The one-step process requires more active catalysts compared to the prepolymer method. A common catalyst system consists of organotin compounds and tertiary amines. Although dibutyltin dilaurate was historically used, it can cause thermal oxidation and accelerate ether bond cleavage, leading to polymer degradation. Therefore, stannous octoate is now commonly used, which also leads to higher compression strength in the final foam. The right combination of catalysts allows for control over foam porosity, pore size, and compression resistance.

⑥Silicone Foam Stabilizers

Silicone foam stabilizers reduce surface tension, allowing the foam wall to maintain elasticity and prevent rupture.
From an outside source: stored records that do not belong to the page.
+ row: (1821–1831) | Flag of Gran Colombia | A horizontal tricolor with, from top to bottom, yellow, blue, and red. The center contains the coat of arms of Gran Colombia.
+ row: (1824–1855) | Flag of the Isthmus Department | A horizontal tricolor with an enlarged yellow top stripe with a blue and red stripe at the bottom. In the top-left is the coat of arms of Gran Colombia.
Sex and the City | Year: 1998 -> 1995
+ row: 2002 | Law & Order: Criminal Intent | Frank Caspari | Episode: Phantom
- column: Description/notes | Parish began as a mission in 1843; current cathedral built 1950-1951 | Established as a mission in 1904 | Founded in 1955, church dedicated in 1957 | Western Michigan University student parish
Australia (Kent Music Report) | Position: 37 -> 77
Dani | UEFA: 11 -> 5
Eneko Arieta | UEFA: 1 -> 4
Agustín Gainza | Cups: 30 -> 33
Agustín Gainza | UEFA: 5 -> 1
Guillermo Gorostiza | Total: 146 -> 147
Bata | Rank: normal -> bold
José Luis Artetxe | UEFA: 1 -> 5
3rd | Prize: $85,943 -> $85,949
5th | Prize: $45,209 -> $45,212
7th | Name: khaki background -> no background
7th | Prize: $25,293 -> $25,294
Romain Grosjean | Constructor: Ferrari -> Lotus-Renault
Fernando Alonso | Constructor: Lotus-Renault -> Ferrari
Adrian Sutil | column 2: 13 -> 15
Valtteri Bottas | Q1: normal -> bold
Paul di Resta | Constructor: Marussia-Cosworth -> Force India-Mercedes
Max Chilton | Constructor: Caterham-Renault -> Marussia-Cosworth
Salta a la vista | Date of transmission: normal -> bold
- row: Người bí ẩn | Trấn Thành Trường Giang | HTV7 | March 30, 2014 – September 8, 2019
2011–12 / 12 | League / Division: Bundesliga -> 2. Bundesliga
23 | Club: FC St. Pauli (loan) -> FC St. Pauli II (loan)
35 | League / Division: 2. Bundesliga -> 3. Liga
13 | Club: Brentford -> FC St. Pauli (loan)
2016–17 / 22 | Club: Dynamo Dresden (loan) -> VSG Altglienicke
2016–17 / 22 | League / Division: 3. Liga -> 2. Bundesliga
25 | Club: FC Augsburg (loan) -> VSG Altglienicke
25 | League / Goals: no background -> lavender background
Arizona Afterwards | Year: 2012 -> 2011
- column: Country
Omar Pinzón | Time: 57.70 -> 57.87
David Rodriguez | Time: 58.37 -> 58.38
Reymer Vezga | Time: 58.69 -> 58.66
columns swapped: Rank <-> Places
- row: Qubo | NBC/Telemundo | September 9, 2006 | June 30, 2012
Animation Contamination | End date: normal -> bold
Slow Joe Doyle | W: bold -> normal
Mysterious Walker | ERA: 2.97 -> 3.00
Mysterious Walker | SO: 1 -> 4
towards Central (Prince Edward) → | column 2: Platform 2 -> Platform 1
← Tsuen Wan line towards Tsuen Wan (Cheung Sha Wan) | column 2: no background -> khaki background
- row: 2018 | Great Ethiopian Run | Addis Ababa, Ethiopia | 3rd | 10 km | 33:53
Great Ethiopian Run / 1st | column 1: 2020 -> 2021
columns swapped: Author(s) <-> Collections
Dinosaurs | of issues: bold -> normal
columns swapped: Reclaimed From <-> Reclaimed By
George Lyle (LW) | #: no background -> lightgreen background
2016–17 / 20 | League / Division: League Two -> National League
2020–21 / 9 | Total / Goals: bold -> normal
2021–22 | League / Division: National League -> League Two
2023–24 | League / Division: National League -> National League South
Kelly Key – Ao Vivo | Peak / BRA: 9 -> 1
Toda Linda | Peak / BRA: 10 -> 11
They also help control pore size and uniformity. They are essential in one-step polyether foam production. Early stabilizers were block copolymers of siloxane and polyoxyalkylene, which were prone to hydrolysis. Now, more stable products are available that do not degrade as easily in the foaming process.

⑦Fillers and Other Additives

Fillers such as precipitated calcium carbonate or other inorganic materials can improve the compressive strength of flexible foams. However, this method is less commonly used in practice, as foams containing fillers tend to soften after long-term use due to fatigue. Other additives, such as antioxidants, anti-static agents, flame retardants, UV absorbers, and pigments, can be added depending on the final product requirements.